While this may affect users relying on the buggy behavior for new key creation:

• The previous behavior was incorrect (keys could expire in less than 16 days for "1mo" duration)
• Budget reset functionality is unchanged
• All existing tests pass with the fix
• This aligns with user expectations and standard duration semantics
• Security policies can now be enforced consistently

[vercel]

@JVenberg is attempting to deploy a commit to the CLERKIEAI Team on Vercel.

A member of the Team first needs to authorize it.

[CLAassistant]

All committers have signed the CLA.

[krrishdholakia]

@emerzon would you consider this a bug or expected behaviour?

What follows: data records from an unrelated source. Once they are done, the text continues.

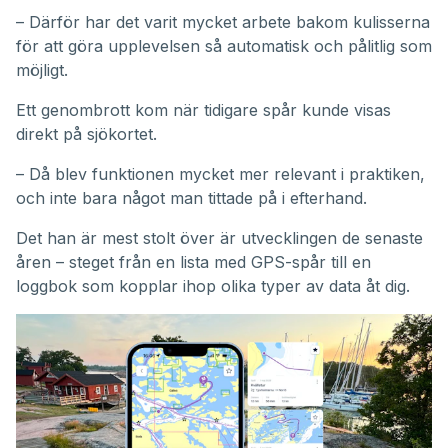
– Därför har det varit mycket arbete bakom kulisserna
för att göra upplevelsen så automatisk och pålitlig som
möjligt.
Ett genombrott kom när tidigare spår kunde visas
direkt på sjökortet.
– Då blev funktionen mycket mer relevant i praktiken,
och inte bara något man tittade på i efterhand.
Det han är mest stolt över är utvecklingen de senaste
åren – steget från en lista med GPS-spår till en
loggbok som kopplar ihop olika typer av data åt dig.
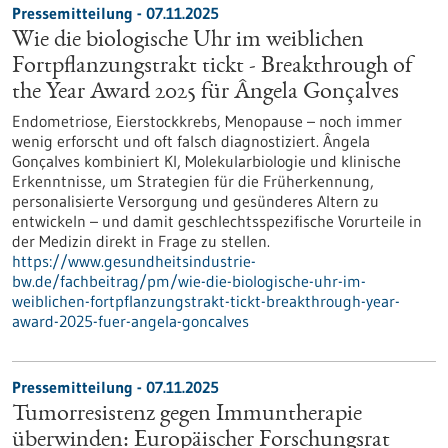
Pressemitteilung - 07.11.2025
Wie die biologische Uhr im weiblichen
Fortpflanzungstrakt tickt - Breakthrough of
the Year Award 2025 für Ângela Gonçalves
Endometriose, Eierstockkrebs, Menopause – noch immer
wenig erforscht und oft falsch diagnostiziert. Ângela
Gonçalves kombiniert KI, Molekularbiologie und klinische
Erkenntnisse, um Strategien für die Früherkennung,
personalisierte Versorgung und gesünderes Altern zu
entwickeln – und damit geschlechtsspezifische Vorurteile in
der Medizin direkt in Frage zu stellen.
https://www.gesundheitsindustrie-
bw.de/fachbeitrag/pm/wie-die-biologische-uhr-im-
weiblichen-fortpflanzungstrakt-tickt-breakthrough-year-
award-2025-fuer-angela-goncalves
Pressemitteilung - 07.11.2025
Tumorresistenz gegen Immuntherapie
überwinden: Europäischer Forschungsrat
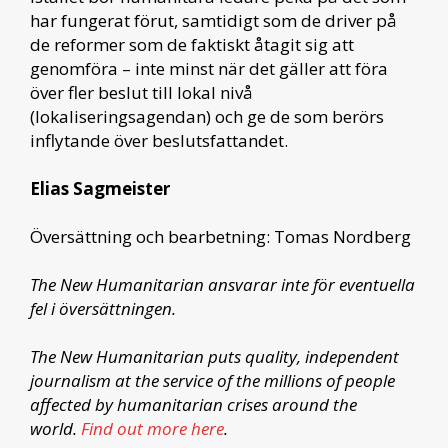
har fungerat förut, samtidigt som de driver på
de reformer som de faktiskt åtagit sig att
genomföra – inte minst när det gäller att föra
över fler beslut till lokal nivå
(lokaliseringsagendan) och ge de som berörs
inflytande över beslutsfattandet.
Elias Sagmeister
Översättning och bearbetning: Tomas Nordberg
The New Humanitarian ansvarar inte för eventuella
fel i översättningen.
The New Humanitarian puts quality, independent
journalism at the service of the millions of people
affected by humanitarian crises around the
world.
Find out more here
.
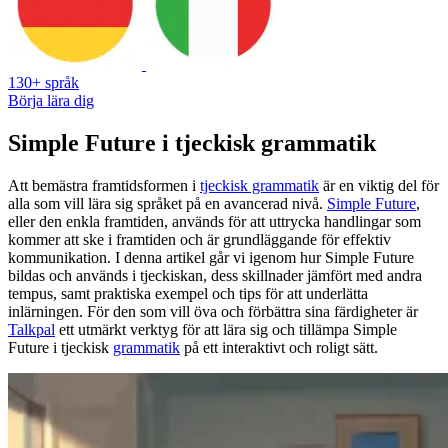
130+ språk
Börja lära dig
Simple Future i tjeckisk grammatik
Att bemästra framtidsformen i
tjeckisk grammatik
är en viktig del för
alla som vill lära sig språket på en avancerad nivå.
Simple Future
,
eller den enkla framtiden, används för att uttrycka handlingar som
kommer att ske i framtiden och är grundläggande för effektiv
kommunikation. I denna artikel går vi igenom hur Simple Future
bildas och används i tjeckiskan, dess skillnader jämfört med andra
tempus, samt praktiska exempel och tips för att underlätta
inlärningen. För den som vill öva och förbättra sina färdigheter är
Talkpal
ett utmärkt verktyg för att lära sig och tillämpa Simple
Future i tjeckisk
grammatik
på ett interaktivt och roligt sätt.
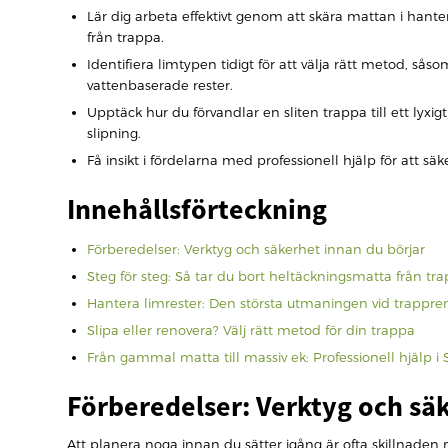
Lär dig arbeta effektivt genom att skära mattan i hant
från trappa.
Identifiera limtypen tidigt för att välja rätt metod, s
vattenbaserade rester.
Upptäck hur du förvandlar en sliten trappa till ett lyx
slipning.
Få insikt i fördelarna med professionell hjälp för att s
Innehållsförteckning
Förberedelser: Verktyg och säkerhet innan du börjar
Steg för steg: Så tar du bort heltäckningsmatta från tr
Hantera limrester: Den största utmaningen vid trappre
Slipa eller renovera? Välj rätt metod för din trappa
Från gammal matta till massiv ek: Professionell hjälp i
Förberedelser: Verktyg och sä
Att planera noga innan du sätter igång är ofta skillnad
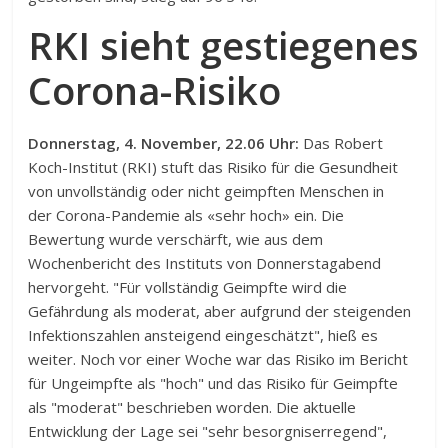
RKI sieht gestiegenes
Corona-Risiko
Donnerstag, 4. November, 22.06 Uhr:
Das Robert
Koch-Institut (RKI) stuft das Risiko für die Gesundheit
von unvollständig oder nicht geimpften Menschen in
der Corona-Pandemie als «sehr hoch» ein. Die
Bewertung wurde verschärft, wie aus dem
Wochenbericht des Instituts von Donnerstagabend
hervorgeht. "Für vollständig Geimpfte wird die
Gefährdung als moderat, aber aufgrund der steigenden
Infektionszahlen ansteigend eingeschätzt", hieß es
weiter. Noch vor einer Woche war das Risiko im Bericht
für Ungeimpfte als "hoch" und das Risiko für Geimpfte
als "moderat" beschrieben worden. Die aktuelle
Entwicklung der Lage sei "sehr besorgniserregend",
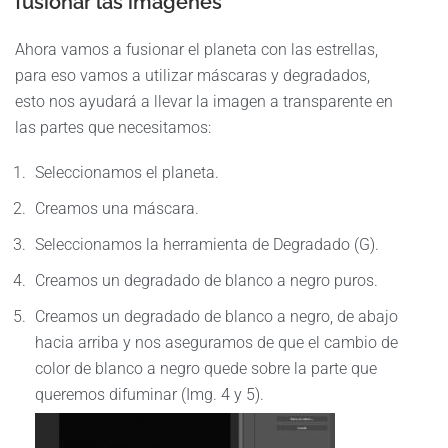
fusionar las imágenes
Ahora vamos a fusionar el planeta con las estrellas,
para eso vamos a utilizar máscaras y degradados,
esto nos ayudará a llevar la imagen a transparente en
las partes que necesitamos:
Seleccionamos el planeta.
Creamos una máscara.
Seleccionamos la herramienta de Degradado (G).
Creamos un degradado de blanco a negro puros.
Creamos un degradado de blanco a negro, de abajo
hacia arriba y nos aseguramos de que el cambio de
color de blanco a negro quede sobre la parte que
queremos difuminar (Img. 4 y 5).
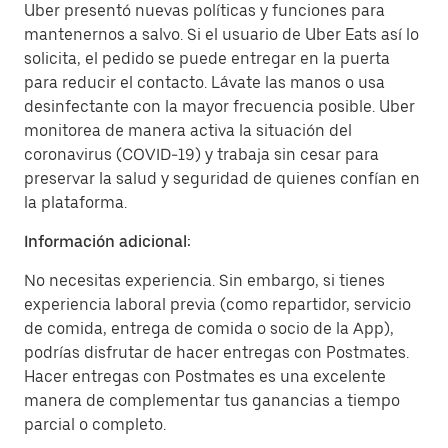
Uber presentó nuevas políticas y funciones para
mantenernos a salvo. Si el usuario de Uber Eats así lo
solicita, el pedido se puede entregar en la puerta
para reducir el contacto. Lávate las manos o usa
desinfectante con la mayor frecuencia posible. Uber
monitorea de manera activa la situación del
coronavirus (COVID-19) y trabaja sin cesar para
preservar la salud y seguridad de quienes confían en
la plataforma.
Información adicional:
No necesitas experiencia. Sin embargo, si tienes
experiencia laboral previa (como repartidor, servicio
de comida, entrega de comida o socio de la App),
podrías disfrutar de hacer entregas con Postmates.
Hacer entregas con Postmates es una excelente
manera de complementar tus ganancias a tiempo
parcial o completo.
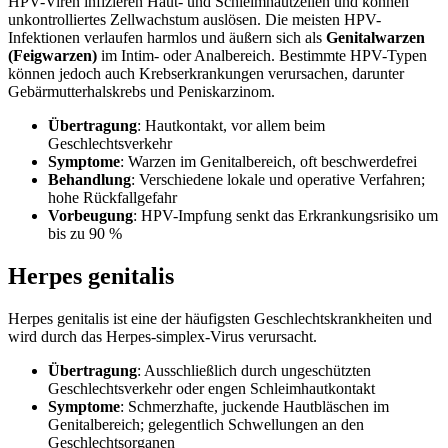
HPV-Viren infizieren Haut- und Schleimhautzellen und können
unkontrolliertes Zellwachstum auslösen. Die meisten HPV-
Infektionen verlaufen harmlos und äußern sich als
Genitalwarzen
(Feigwarzen)
im Intim- oder Analbereich. Bestimmte HPV-Typen
können jedoch auch Krebserkrankungen verursachen, darunter
Gebärmutterhalskrebs und Peniskarzinom.
Übertragung
: Hautkontakt, vor allem beim
Geschlechtsverkehr
Symptome
: Warzen im Genitalbereich, oft beschwerdefrei
Behandlung
: Verschiedene lokale und operative Verfahren;
hohe Rückfallgefahr
Vorbeugung
: HPV-Impfung senkt das Erkrankungsrisiko um
bis zu 90 %
Herpes genitalis
Herpes genitalis ist eine der häufigsten Geschlechtskrankheiten und
wird durch das Herpes-simplex-Virus verursacht.
Übertragung
: Ausschließlich durch ungeschützten
Geschlechtsverkehr oder engen Schleimhautkontakt
Symptome
: Schmerzhafte, juckende Hautbläschen im
Genitalbereich; gelegentlich Schwellungen an den
Geschlechtsorganen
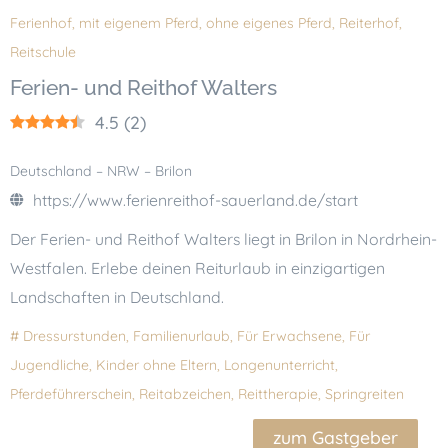
Ferienhof
,
mit eigenem Pferd
,
ohne eigenes Pferd
,
Reiterhof
,
Reitschule
Ferien- und Reithof Walters
4.5
(
2
)
Deutschland – NRW – Brilon
https://www.ferienreithof-sauerland.de/start
Der Ferien- und Reithof Walters liegt in Brilon in Nordrhein-
Westfalen. Erlebe deinen Reiturlaub in einzigartigen
Landschaften in Deutschland.
#
Dressurstunden
,
Familienurlaub
,
Für Erwachsene
,
Für
Jugendliche
,
Kinder ohne Eltern
,
Longenunterricht
,
Pferdeführerschein
,
Reitabzeichen
,
Reittherapie
,
Springreiten
zum Gastgeber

asking us i recall a lot of feedback around reset budgets needing to be at month start instead of 1 month from budget creation, wondering if something similar would apply here

[emerzon]

@krrishdholakia I can say this can be a bit confusing. maybe would make sense to have specific periods for relative times, like next_week, next_month or something similar.. and use the same for both key expiration and budget reset

[JVenberg]

Thanks for the feedback, @krrishdholakia and @emerzon

My understanding was that key expiration (for security) should be relative to the creation date, while budget resets (for finance) should be standardized to the calendar month

Could you help me understand the use case for standardizing the key expiration as well? I'm trying to understand the scenario where a key with a "1 month" duration should expire in just a day if it's created at the end of a month

[famished-programmer]

I would concur with the current implementation not working as my team expected. I would not expect an virtual key set with an expiration date 30days in the future to expire 1 day from now. Which is currently happening in our environment.